B:上記指標値が55%以上60%未満であった。
C:上記指標値が50%以上55%未満であった。
D:上記指標値が50%未満であった。
以上の結果から、本発明の収容体の製造方法により得られた収容体を用いることにより、樹脂組成物の経時安定性が向上することがわかる。
比較例1~3に係る収容体は、保管温度及び保管容器のi線透過率、h線透過率の点で本発明の収容体の製造方法により得られていない。このような態様においては、少なくとも経時安定性に劣ることがわかる。
<実施例101>
実施例1における上記経時安定性の評価と同様の方法により、収容体を製造した。上記収容体を、実施例1の「保管温度」の欄に記載の温度、白色光下の条件で2週間保管した。上記保管後に収容体から取り出した樹脂組成物を、表面に銅薄層が形成された樹脂基材の銅薄層の表面にスピンコート法により層状に適用して、100℃で5分間乾燥し、膜厚20μmの感光膜を形成した後、ステッパー((株)ニコン製、NSR1505 i6)を用いて露光した。露光はマスク(パターンが1:1ラインアンドスペースであり、線幅が10μmであるバイナリマスク)を介して、波長365nmで行った。上記露光後、シクロヘキサノンで2分間現像し、PGMEAで30秒間リンスし、層のパターンを得た。
次いで、窒素雰囲気下で、10℃/分の昇温速度で昇温し、230℃に達した後、230℃で180分間維持して、再配線層用層間絶縁膜を形成した。この再配線層用層間絶縁膜は、絶縁性に優れていた。
また、これらの再配線層用層間絶縁膜を使用して半導体デバイスを製造したところ、問題なく動作することを確認した。

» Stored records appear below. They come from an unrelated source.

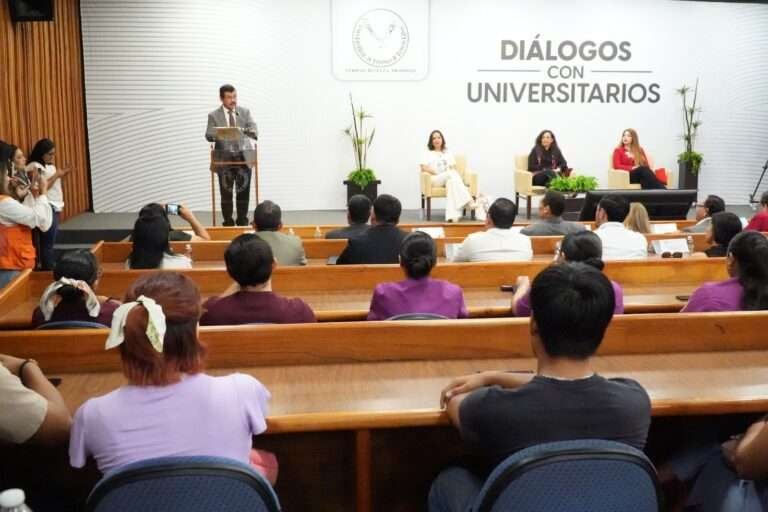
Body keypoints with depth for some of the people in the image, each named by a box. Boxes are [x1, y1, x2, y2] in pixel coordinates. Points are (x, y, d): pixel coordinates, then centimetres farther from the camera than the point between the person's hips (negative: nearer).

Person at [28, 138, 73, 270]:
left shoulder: (50, 165, 17)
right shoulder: (35, 167, -10)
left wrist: (62, 175, 6)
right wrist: (56, 175, -16)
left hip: (55, 207, 9)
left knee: (51, 242, 10)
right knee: (48, 242, -8)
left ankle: (51, 269, 13)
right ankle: (48, 271, -6)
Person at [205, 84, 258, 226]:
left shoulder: (245, 112, 8)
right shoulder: (214, 116, 3)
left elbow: (254, 132, 0)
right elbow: (208, 136, -4)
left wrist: (251, 132, -25)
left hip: (243, 158, 1)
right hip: (224, 159, -1)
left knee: (243, 192, 2)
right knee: (226, 194, 2)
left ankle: (243, 222, 14)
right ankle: (228, 223, 12)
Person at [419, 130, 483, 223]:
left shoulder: (448, 153, 26)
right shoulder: (427, 153, 16)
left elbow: (453, 168, 15)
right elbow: (423, 168, 0)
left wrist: (455, 172, -9)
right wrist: (438, 173, -12)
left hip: (450, 178, 3)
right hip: (436, 179, -3)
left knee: (451, 182, -38)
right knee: (452, 174, -36)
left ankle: (452, 214, -52)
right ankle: (470, 203, -50)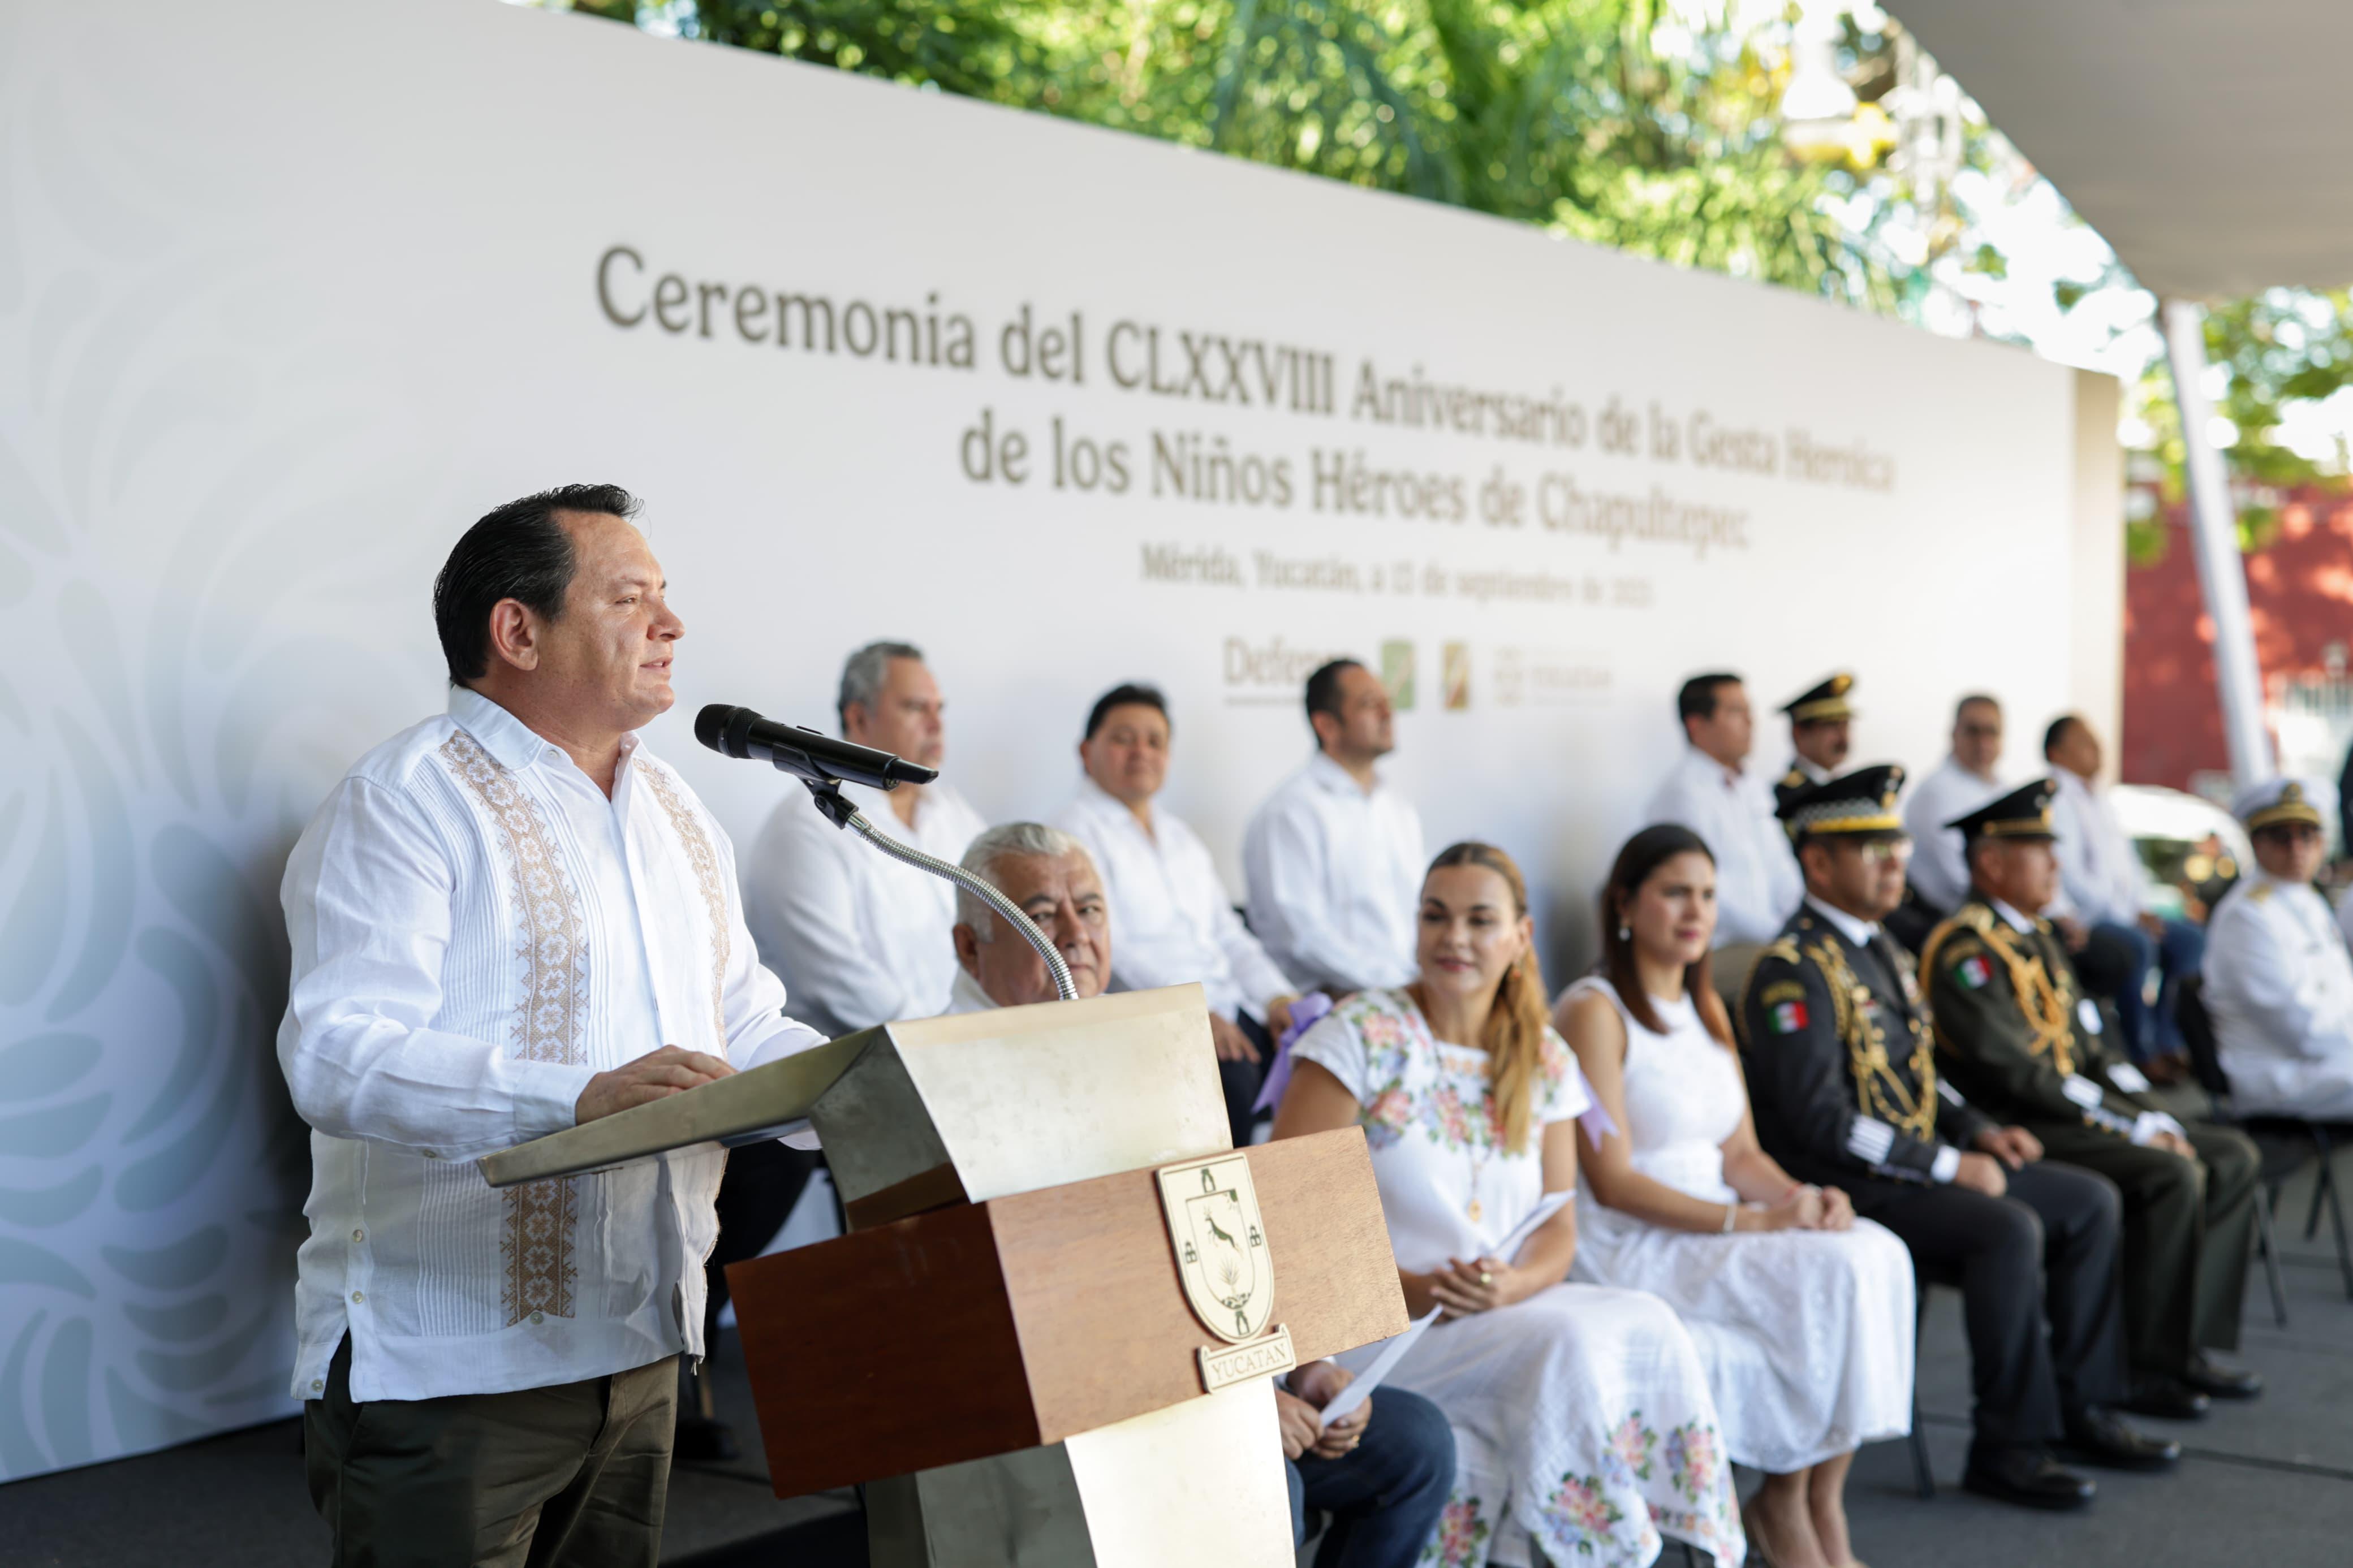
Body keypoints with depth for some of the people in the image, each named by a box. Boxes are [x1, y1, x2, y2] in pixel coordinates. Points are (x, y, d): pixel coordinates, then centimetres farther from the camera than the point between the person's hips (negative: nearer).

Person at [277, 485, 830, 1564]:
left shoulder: (672, 809, 15)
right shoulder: (407, 802, -12)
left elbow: (747, 1030, 17)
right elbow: (337, 1054, -24)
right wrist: (579, 1098, -37)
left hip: (637, 1351, 8)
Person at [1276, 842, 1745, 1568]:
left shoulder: (1544, 1060, 10)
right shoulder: (1362, 1034, -5)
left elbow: (1559, 1228, 9)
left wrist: (1513, 1284, -14)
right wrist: (1404, 1287, -20)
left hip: (1505, 1309, 5)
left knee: (1650, 1326, -24)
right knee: (1567, 1344, -29)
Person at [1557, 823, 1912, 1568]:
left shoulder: (1706, 1007, 17)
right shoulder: (1593, 1012, -10)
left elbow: (1740, 1151, 14)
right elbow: (1612, 1182, -15)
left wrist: (1805, 1197, -7)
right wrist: (1748, 1220, -20)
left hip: (1715, 1231, 8)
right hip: (1627, 1249, -8)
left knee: (1880, 1252, -17)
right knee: (1836, 1274, -24)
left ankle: (1823, 1498, -13)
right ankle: (1786, 1500, -7)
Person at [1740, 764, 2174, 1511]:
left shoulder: (1882, 951, 14)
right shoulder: (1794, 971, -17)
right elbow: (1820, 1121, -24)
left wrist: (1979, 1131, 5)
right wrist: (1949, 1166, -21)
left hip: (1920, 1162, 10)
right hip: (1842, 1186, -10)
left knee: (2091, 1201, 4)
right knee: (2009, 1228, -29)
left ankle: (2084, 1409, 10)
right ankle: (2008, 1449, -17)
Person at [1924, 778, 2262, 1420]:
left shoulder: (2037, 936, 17)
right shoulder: (1967, 950, -15)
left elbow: (2095, 1045, 18)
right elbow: (2016, 1073, -22)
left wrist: (2156, 1119, 3)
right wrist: (2133, 1127, -18)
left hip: (2078, 1113, 10)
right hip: (2014, 1129, -10)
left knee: (2231, 1156, 4)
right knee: (2172, 1177, -25)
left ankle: (2188, 1343, 3)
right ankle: (2140, 1368, -15)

10:保管容器、12:開口部、14:樹脂組成物、16:空隙部、18:保管容器の壁、20:外層、22:中間層、24:内層、D:開口部の口径

Claims (18)

  1. 環化樹脂又はその前駆体である樹脂、並びに、オキシム系重合開始剤、及び、メタロセン系重合開始剤よりなる群から選ばれた少なくとも1種の重合開始剤を含む樹脂組成物を保管容器に充填し、収容体とする工程、及び、
    前記収容体を0℃未満の温度条件下で保管する工程を含み、
    前記保管容器のi線透過率及びh線透過率がいずれも1%以下であり、
    前記収容体における、下記式により表される空隙率が1体積%以上40体積%以下である、
    収容体の製造方法。
    空隙率(%)=(1-(前記収容体における前記樹脂組成物の体積/前記保管容器の容量))x100
  2. 前記重合開始剤が、下記式(D-1)~式(D-11)のいずれかで表される化合物のうち少なくとも1種を含む、請求項1に記載の収容体の製造方法。

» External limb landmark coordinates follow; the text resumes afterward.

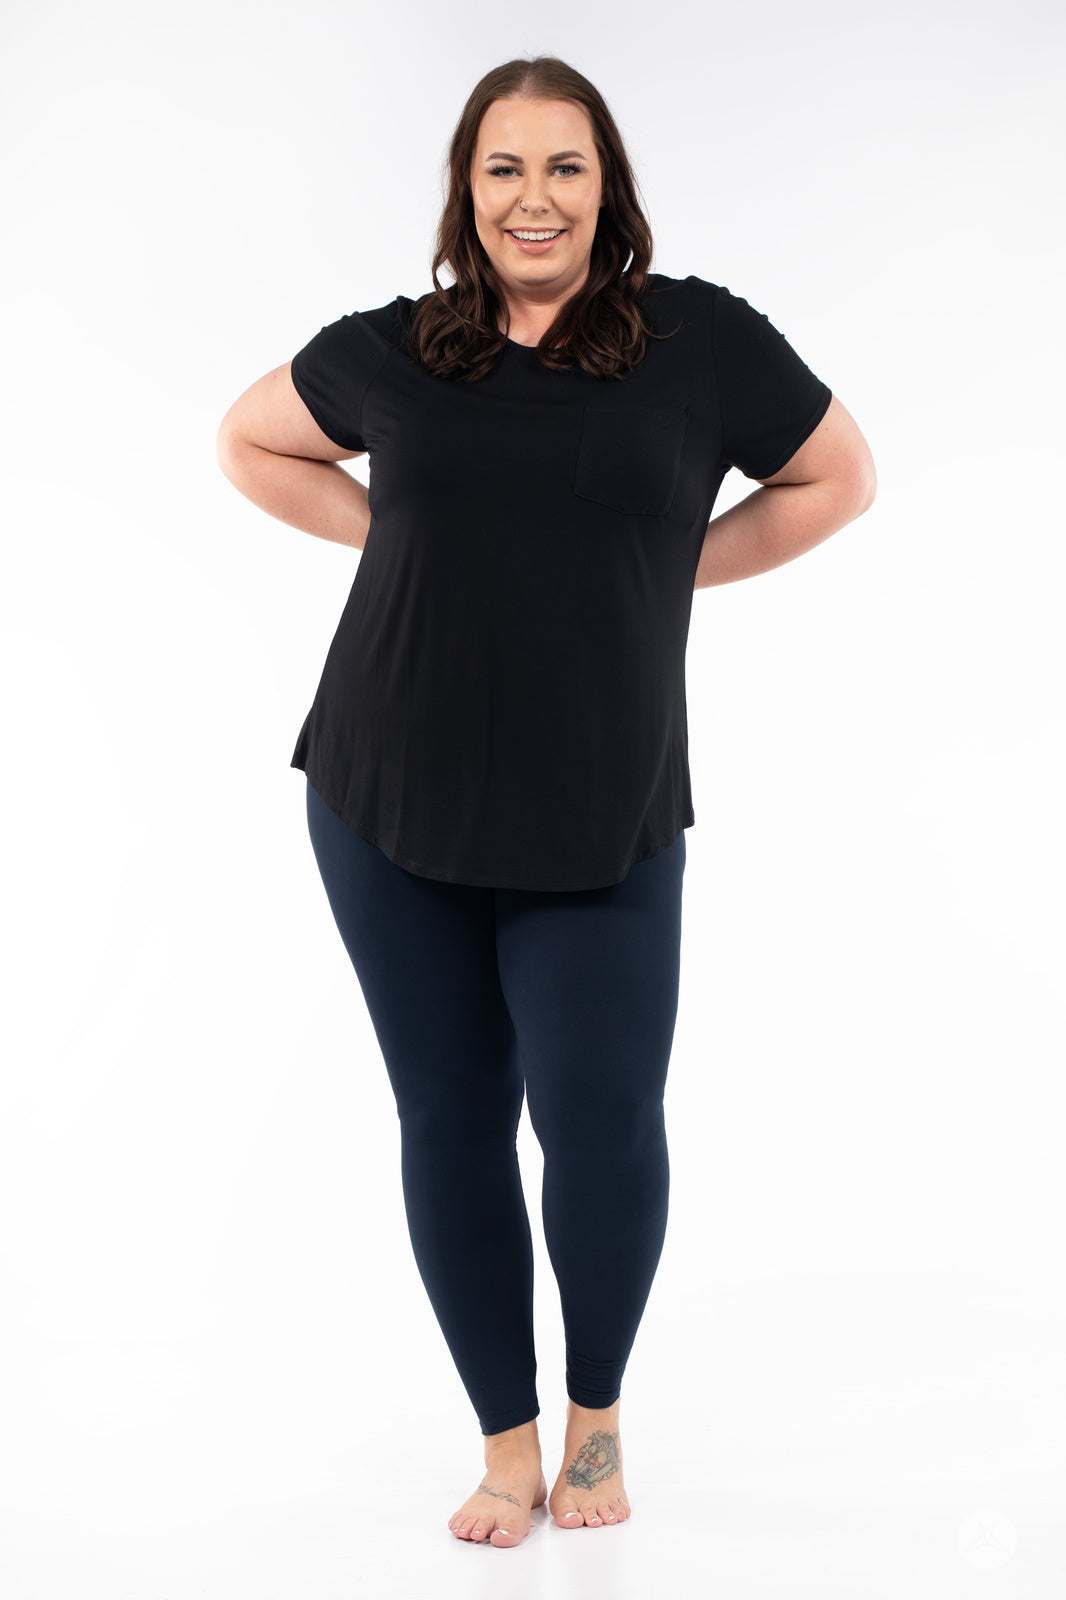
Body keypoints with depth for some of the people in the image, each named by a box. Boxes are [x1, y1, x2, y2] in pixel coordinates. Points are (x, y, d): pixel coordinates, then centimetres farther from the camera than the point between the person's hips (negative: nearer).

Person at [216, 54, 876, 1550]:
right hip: (390, 806, 2)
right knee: (448, 1122, 7)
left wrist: (665, 569, 3)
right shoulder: (390, 351, 7)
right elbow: (251, 441, 23)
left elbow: (838, 476, 12)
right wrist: (402, 539, 8)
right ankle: (508, 1440, 24)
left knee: (603, 1126, -3)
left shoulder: (701, 336, 1)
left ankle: (598, 1417, 25)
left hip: (598, 819, -2)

  3. 前記空隙率が1~30体積%である、請求項1又は2に記載の収容体の製造方法。
  4. 前記空隙率が、1~20体積%である、請求項1~3のいずれか1項に記載の収容体の製造方法。
  5. 前記空隙率が、1~15体積%である、請求項1~4のいずれか1項に記載の収容体の製造方法。

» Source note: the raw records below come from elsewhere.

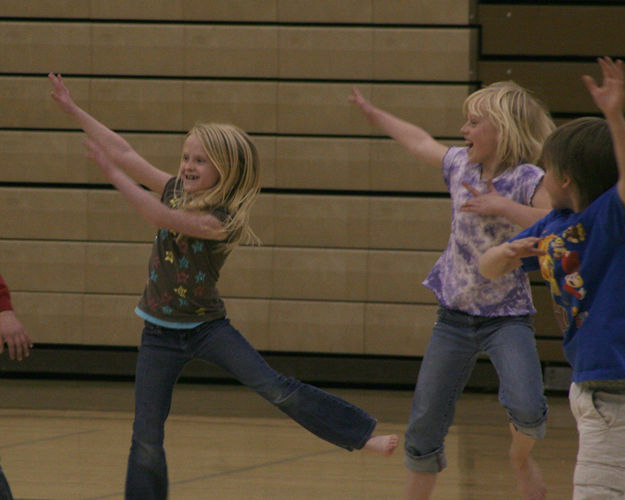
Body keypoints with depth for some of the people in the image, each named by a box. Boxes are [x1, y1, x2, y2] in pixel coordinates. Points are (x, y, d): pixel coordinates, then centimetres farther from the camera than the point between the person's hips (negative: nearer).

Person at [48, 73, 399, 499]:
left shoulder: (222, 220, -20)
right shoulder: (176, 190, -3)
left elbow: (166, 219, -33)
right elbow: (126, 153, 1)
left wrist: (111, 173, -36)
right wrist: (72, 108, 2)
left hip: (207, 327, -4)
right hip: (161, 333, 4)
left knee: (277, 389, -16)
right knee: (146, 437, 1)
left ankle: (365, 435, -11)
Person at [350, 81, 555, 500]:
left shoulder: (529, 181, -14)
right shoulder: (461, 166, 4)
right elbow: (422, 142, 24)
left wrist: (504, 208, -30)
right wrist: (376, 115, 38)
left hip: (508, 318, -5)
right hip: (456, 315, 5)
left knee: (526, 407, -26)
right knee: (424, 424, 4)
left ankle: (521, 458, 9)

  6. 前記空隙率が、5~15体積%である、請求項1~5のいずれか1項に記載の収容体の製造方法。
  7. 前記保管容器のi線透過率及びh線透過率がいずれも0.1%以下である、請求項1~6のいずれか1項に記載の収容体の製造方法。
  8. 前記保管容器のi線透過率及びh線透過率がいずれも0.01%以下である、請求項1~7のいずれか1項に記載の収容体の製造方法。
  9. 前記保管容器の壁が、2層以上の樹脂層を有する、請求項1~8のいずれか1項に記載の収容体の製造方法。
  10. 前記樹脂組成物が、溶剤としてγ-ブチロラクトン、ジメチルスルホキシド、N-メチル-2-ピロリドン及び乳酸エチルよりなる群から選ばれた少なくとも1種を含む、請求項1~9のいずれか1項に記載の収容体の製造方法。
  11. 前記樹脂組成物の25℃における粘度が、50~5000cpである、請求項1~10のいずれか1項に記載の収容体の製造方法。
  12. 前記樹脂組成物の全質量に対する水の含有量が、1.0質量%以下である、請求項1~11のいずれか1項に記載の収容体の製造方法。
  13. 前記樹脂組成物が重合性基を有する成分を含む、請求項1~12のいずれか1項に記載の収容体の製造方法。
  14. 前記樹脂組成物が増感剤を含む、請求項1~13のいずれか1項に記載の収容体の製造方法。
  15. 環化樹脂又はその前駆体である樹脂、並びに、オキシム系重合開始剤、及び、メタロセン系重合開始剤よりなる群から選ばれた少なくとも1種の重合開始剤を含む樹脂組成物を保管容器内で保管する保管方法であって、
    前記保管容器のi線透過率及びh線透過率がいずれも1%以下であり、
    前記保管が、0℃未満の温度条件下で行われ、
    保管時の前記保管容器内における前記樹脂組成物の、下記式により表される空隙率が1体積%以上40体積%以下である、
    樹脂組成物の保管方法。
    空隙率(%)=(1-(前記保管容器内における前記樹脂組成物の体積/前記保管容器の容量))x100
  16. 前記重合開始剤が、下記式(D-1)~式(D-11)のいずれかで表される化合物のうち少なくとも1種を含む、請求項15に記載の樹脂組成物の保管方法。
  17. 前記空隙率が1~30体積%である、請求項15又は16に記載の樹脂組成物の保管方法。
  18. 前記空隙率が1~15%であり、かつ、前記樹脂組成物の25℃における粘度が、50~5000cpである、請求項15~17のいずれか1項に記載の樹脂組成物の保管方法。